Calculates the subscriber count, average open rate, and average click rate for each email list. It filters out incomplete records and sorts the lists by average open rate in descending order.

In [0]:
%sql
SELECT
    dl.list_name,
    COUNT(DISTINCT f.unique_email_id) AS subscribers,
    AVG(f.stats_avg_open_rate) AS avg_open_rate,
    AVG(f.stats_avg_click_rate) AS avg_click_rate
FROM delta.`abfss://gold@mailchimpspnetwork.dfs.core.windows.net/fact_list_membership` f
JOIN delta.`abfss://gold@mailchimpspnetwork.dfs.core.windows.net/dim_list` dl
  ON f.list_id = dl.list_id
WHERE f.stats_avg_open_rate IS NOT NULL
  AND f.stats_avg_click_rate IS NOT NULL
  AND f.status = 'subscribed'
GROUP BY dl.list_name
ORDER BY avg_open_rate DESC


retrieves the top 10 subscribed contacts with over 5 list memberships, calculating each contact's list count and open rate standard deviation, and orders them by the highest variability.

In [0]:
%sql
SELECT 
    f.unique_email_id,
    dc.full_name,
    COUNT(DISTINCT f.list_id) AS list_count,
    STDDEV(f.stats_avg_open_rate) AS open_rate_stddev
FROM delta.`abfss://gold@mailchimpspnetwork.dfs.core.windows.net/fact_list_membership` f
JOIN delta.`abfss://gold@mailchimpspnetwork.dfs.core.windows.net/dim_contact` dc
  ON f.unique_email_id = dc.unique_email_id
WHERE f.status = 'subscribed'
  AND f.stats_avg_open_rate IS NOT NULL
GROUP BY f.unique_email_id, dc.full_name
HAVING COUNT(DISTINCT f.list_id) > 5
ORDER BY open_rate_stddev DESC
LIMIT 10


counts monthly signups for each email list by grouping on list name and the month of signup, including only subscribed users with a valid signup timestamp. The results are then ordered by list name and month.

● **Written tasks**
- 1) Answer these from the query notebook, one line each:
(a) In the first query, which column are the email lists sorted by, and in which direction?
(b) In the second query, how many list memberships must a contact exceed to be included, and how many contacts are returned at most?
(c) According to the last description, how are the monthly signup results ordered?
- 2) Return the part of the query notebook that opens with the words containing "retrieves the top" and closes with "the highest variability.", copied verbatim.

● **Supplied entries**

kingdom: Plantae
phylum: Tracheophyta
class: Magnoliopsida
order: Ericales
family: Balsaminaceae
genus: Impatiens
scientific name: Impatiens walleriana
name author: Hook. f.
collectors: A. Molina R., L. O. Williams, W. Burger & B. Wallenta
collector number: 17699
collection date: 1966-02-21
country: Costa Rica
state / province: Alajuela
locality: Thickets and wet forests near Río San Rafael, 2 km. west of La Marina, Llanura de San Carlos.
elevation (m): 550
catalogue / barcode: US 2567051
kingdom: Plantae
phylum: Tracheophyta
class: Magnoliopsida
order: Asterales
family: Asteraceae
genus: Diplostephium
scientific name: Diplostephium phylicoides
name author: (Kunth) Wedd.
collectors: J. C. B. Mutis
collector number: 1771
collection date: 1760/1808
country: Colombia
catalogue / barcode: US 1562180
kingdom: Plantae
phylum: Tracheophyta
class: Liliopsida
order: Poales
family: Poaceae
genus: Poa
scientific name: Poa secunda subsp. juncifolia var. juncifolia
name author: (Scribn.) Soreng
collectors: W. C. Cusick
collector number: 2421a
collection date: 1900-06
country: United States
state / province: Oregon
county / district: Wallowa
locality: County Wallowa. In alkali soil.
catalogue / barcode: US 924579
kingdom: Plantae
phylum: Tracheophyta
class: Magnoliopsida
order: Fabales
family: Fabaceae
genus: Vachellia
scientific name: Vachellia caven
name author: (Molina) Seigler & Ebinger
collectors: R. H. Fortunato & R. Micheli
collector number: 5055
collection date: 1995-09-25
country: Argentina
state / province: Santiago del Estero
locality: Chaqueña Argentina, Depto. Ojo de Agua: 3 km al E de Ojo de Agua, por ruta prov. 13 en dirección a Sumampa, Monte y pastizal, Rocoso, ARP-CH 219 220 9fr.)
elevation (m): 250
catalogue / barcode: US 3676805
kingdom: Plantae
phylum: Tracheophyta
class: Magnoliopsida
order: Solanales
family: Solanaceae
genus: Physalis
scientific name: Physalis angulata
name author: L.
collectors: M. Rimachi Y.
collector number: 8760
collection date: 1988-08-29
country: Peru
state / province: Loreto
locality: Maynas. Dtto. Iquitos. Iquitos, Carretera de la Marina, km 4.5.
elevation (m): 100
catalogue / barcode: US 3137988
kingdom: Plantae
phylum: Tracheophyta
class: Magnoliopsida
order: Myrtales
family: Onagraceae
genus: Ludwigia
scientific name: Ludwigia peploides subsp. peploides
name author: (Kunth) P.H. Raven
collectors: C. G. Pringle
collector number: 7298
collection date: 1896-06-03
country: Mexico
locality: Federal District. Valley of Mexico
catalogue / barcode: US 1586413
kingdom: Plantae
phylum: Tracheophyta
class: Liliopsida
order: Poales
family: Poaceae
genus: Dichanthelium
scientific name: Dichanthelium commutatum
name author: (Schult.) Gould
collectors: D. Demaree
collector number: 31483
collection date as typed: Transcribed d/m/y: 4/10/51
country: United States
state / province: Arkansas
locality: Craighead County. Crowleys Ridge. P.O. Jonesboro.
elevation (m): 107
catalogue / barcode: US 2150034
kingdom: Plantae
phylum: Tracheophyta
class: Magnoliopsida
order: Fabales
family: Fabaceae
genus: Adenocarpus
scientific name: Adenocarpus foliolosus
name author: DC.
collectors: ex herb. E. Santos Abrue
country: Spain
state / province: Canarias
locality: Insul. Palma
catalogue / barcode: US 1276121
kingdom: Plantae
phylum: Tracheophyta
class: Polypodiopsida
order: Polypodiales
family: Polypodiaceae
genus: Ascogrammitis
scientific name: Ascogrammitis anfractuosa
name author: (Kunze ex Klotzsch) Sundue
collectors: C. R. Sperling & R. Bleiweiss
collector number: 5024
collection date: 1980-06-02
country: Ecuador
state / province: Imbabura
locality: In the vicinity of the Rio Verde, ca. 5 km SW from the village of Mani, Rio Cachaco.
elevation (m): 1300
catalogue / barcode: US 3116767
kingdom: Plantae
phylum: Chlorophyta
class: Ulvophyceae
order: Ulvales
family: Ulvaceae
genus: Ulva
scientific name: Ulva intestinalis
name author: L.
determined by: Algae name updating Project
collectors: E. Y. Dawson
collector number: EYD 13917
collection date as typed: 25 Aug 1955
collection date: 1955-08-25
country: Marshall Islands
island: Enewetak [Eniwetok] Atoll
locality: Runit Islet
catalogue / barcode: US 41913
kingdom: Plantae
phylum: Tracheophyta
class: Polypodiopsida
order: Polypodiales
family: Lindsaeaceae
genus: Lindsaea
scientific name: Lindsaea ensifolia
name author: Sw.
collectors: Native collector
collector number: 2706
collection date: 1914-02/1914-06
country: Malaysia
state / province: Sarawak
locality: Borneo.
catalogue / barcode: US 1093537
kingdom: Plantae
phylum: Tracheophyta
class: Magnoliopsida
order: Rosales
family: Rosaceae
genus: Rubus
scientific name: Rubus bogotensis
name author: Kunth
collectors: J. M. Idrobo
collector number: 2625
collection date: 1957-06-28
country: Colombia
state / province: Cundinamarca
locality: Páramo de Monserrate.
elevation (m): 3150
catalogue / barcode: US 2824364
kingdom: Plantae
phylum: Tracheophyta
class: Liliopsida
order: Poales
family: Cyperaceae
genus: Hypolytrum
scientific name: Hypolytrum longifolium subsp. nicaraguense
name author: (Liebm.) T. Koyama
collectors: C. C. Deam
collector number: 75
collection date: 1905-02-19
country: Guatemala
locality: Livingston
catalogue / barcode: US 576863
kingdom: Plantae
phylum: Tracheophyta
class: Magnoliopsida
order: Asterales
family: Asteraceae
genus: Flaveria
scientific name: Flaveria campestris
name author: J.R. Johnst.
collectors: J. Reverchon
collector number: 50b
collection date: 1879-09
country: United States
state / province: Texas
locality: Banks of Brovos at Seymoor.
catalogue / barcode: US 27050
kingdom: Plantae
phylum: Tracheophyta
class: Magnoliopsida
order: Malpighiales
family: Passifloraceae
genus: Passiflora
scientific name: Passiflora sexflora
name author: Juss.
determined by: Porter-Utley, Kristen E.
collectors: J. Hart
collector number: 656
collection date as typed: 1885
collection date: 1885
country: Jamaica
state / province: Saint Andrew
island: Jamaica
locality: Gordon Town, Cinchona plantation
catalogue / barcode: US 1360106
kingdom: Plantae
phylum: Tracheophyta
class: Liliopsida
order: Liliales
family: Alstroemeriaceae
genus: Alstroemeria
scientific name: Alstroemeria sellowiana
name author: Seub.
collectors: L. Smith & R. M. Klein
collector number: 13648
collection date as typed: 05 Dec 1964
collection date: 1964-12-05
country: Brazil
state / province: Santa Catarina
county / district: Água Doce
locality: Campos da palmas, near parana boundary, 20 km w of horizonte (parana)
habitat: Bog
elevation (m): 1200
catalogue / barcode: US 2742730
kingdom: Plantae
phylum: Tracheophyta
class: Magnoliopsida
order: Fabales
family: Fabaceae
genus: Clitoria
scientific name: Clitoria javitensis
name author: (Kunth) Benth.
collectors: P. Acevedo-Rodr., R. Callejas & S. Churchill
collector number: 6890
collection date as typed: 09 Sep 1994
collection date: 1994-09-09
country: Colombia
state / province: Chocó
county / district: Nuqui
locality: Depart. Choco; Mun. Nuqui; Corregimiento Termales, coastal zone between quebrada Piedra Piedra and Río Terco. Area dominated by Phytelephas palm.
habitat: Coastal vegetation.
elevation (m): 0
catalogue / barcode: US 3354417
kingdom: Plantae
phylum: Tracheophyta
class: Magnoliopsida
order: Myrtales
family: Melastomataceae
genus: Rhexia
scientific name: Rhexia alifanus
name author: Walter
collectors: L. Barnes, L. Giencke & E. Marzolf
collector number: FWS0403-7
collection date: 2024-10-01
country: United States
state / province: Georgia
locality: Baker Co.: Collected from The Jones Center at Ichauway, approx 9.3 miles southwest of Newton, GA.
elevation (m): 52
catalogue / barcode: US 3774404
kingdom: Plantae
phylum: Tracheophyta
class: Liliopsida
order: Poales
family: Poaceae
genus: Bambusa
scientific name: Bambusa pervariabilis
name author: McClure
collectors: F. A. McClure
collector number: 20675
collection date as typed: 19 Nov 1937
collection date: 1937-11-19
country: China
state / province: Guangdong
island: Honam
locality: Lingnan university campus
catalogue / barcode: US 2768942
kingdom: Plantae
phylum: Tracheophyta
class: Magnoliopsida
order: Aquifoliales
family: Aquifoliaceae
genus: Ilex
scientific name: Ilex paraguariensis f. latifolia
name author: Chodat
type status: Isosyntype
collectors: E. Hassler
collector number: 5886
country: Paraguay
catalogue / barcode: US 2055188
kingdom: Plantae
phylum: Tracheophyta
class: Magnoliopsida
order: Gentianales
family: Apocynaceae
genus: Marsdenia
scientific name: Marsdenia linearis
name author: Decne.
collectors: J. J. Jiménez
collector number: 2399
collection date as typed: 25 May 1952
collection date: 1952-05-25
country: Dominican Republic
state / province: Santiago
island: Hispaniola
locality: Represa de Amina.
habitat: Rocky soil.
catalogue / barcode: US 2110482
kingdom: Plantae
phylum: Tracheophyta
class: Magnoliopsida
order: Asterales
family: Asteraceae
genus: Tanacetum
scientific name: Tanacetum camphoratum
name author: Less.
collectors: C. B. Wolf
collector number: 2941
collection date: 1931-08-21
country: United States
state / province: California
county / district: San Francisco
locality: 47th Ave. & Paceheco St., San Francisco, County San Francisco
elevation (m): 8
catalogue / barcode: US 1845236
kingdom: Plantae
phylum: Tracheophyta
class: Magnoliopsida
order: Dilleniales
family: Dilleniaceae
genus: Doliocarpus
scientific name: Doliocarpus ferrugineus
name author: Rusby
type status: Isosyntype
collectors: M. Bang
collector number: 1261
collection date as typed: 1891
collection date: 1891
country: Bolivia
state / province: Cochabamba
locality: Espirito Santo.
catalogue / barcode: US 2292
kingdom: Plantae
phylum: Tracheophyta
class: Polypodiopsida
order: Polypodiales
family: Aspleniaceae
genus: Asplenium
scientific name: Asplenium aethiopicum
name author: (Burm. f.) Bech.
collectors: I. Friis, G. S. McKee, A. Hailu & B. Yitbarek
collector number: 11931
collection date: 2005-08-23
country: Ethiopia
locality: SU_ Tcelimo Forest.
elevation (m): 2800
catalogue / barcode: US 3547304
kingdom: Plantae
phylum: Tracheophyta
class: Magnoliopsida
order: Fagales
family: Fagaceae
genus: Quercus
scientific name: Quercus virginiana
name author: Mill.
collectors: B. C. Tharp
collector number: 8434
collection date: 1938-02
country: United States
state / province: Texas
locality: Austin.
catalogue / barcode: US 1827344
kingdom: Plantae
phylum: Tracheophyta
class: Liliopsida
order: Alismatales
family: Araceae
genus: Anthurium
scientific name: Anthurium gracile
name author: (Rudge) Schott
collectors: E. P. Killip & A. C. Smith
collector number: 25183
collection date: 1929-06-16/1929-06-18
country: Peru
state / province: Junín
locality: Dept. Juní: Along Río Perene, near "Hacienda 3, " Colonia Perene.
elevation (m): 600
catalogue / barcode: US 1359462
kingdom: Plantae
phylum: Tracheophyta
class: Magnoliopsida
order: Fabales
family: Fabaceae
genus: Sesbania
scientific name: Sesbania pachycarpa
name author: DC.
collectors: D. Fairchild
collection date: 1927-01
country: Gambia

● **Outputs for the tasks**
- 1)
(a) By average open rate (avg_open_rate), in descending order.
(b) More than 5 list memberships; at most 10 contacts.
(c) By list name and month.

- 2)
retrieves the top 10 subscribed contacts with over 5 list memberships, calculating each contact's list count and open rate standard deviation, and orders them by the highest variability.